- _What to do_: In the entries below, work out how many lines include "bilieto", and write only that number.

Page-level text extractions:

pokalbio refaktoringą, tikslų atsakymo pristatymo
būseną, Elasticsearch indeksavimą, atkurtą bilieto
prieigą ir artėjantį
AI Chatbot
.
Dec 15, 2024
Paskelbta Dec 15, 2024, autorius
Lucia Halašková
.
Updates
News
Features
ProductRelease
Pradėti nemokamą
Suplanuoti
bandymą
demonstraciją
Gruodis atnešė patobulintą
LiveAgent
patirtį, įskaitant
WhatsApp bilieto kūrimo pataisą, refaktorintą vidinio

- _Written response_: 2